PLoS One. 2015 Aug 27;10(8):e0136076. doi: 10.1371/journal.pone.0136076. eCollection 2015.
Statistical methods have been widely employed to study the fundamental properties of language. In recent years, methods from complex and dynamical systems proved useful to create several language models. Despite the large amount of studies devoted to represent texts with physical models, only a limited number of studies have shown how the properties of the underlying physical systems can be employed to improve the performance of natural language processing tasks.
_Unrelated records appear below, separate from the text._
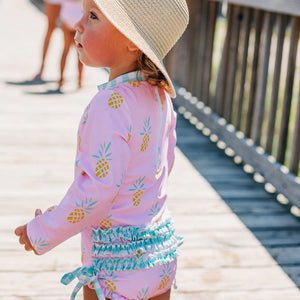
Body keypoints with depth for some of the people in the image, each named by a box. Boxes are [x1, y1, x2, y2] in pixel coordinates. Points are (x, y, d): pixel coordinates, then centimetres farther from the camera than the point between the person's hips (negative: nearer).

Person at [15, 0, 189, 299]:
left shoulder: (111, 105, -25)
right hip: (162, 246, 8)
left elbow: (98, 188, -26)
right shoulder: (158, 95, 2)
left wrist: (42, 233, -13)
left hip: (116, 265, -8)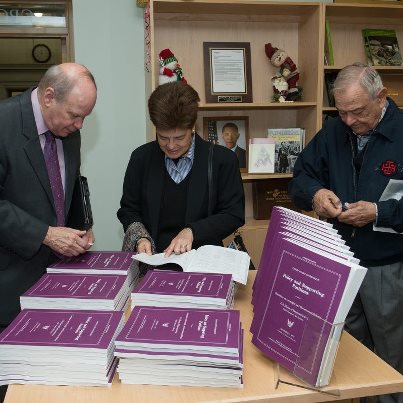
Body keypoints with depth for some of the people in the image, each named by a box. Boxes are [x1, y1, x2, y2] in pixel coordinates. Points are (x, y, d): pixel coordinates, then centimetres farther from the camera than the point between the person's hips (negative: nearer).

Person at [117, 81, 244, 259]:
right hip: (150, 258, 3)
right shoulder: (141, 158, 7)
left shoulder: (222, 160, -1)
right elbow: (128, 210, 13)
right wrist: (140, 238, -6)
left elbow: (234, 215, -1)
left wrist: (192, 232, -12)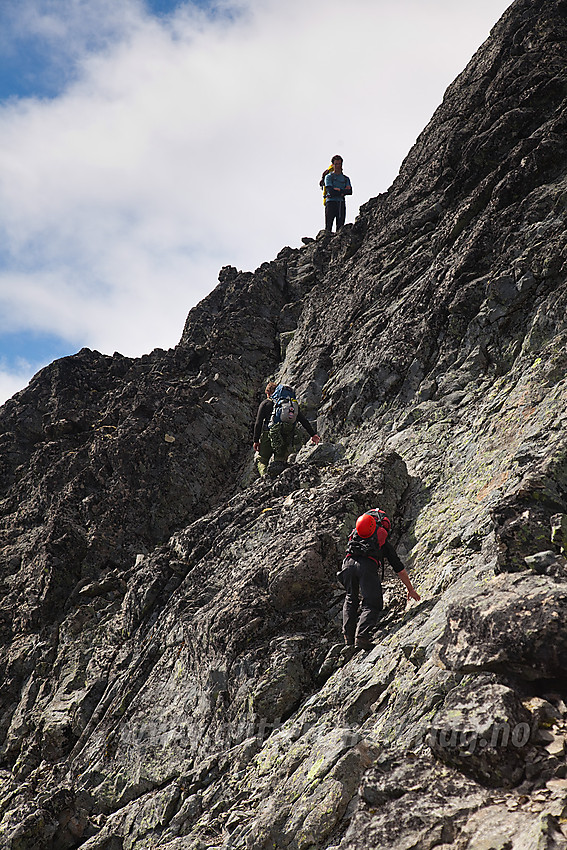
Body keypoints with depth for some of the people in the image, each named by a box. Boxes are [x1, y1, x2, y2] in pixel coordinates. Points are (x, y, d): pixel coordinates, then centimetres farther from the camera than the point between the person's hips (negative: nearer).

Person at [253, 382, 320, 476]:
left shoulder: (265, 403, 6)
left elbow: (258, 424, 0)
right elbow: (304, 420, 13)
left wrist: (256, 441, 4)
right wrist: (313, 434, 16)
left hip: (269, 436, -3)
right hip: (286, 439, 3)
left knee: (262, 460, 8)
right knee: (281, 462, 16)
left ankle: (264, 474, -20)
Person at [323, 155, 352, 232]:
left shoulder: (345, 178, 18)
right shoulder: (329, 177, 5)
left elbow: (350, 191, 3)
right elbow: (330, 191, -9)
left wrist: (338, 190, -7)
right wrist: (343, 191, -5)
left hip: (341, 203, 4)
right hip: (331, 202, -4)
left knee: (340, 227, 0)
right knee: (328, 226, -9)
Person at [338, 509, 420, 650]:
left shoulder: (355, 532, 35)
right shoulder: (385, 542, 29)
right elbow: (400, 570, 33)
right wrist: (411, 589, 44)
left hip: (349, 562, 3)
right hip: (368, 565, -3)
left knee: (351, 599, 23)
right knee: (372, 605, 7)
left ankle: (349, 637, 15)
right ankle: (362, 637, -12)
In this paper, I address this problem by devising complex networks methods that are able to improve the performance of current statistical methods. Using a fuzzy classification strategy, I show that the topological properties extracted from texts complement the traditional textual description. In several cases, the performance obtained with hybrid approaches outperformed the results obtained when only traditional or networked methods were used. Because the proposed model is generic, the framework devised here could be straightforwardly used to study similar textual applications where the topology plays a pivotal role in the description of the interacting agents.
统计方法已被广泛用于研究语言的基本属性。近年来,复杂和动力系统的方法被证明有助于创建多种语言模型。尽管有大量研究致力于用物理模型表示文本,但只有少数研究表明如何利用底层物理系统的属性来提高自然语言处理任务的性能。在本文中,我通过设计能够提高当前统计方法性能的复杂网络方法来解决这个问题。使用模糊分类策略,我表明从文本中提取的拓扑属性补充了传统的文本描述。在几种情况下,混合方法获得的性能优于仅使用传统方法或网络方法时获得的结果。由于所提出的模型具有通用性,这里设计的框架可以直接用于研究类似的文本应用,其中拓扑在交互主体的描述中起着关键作用。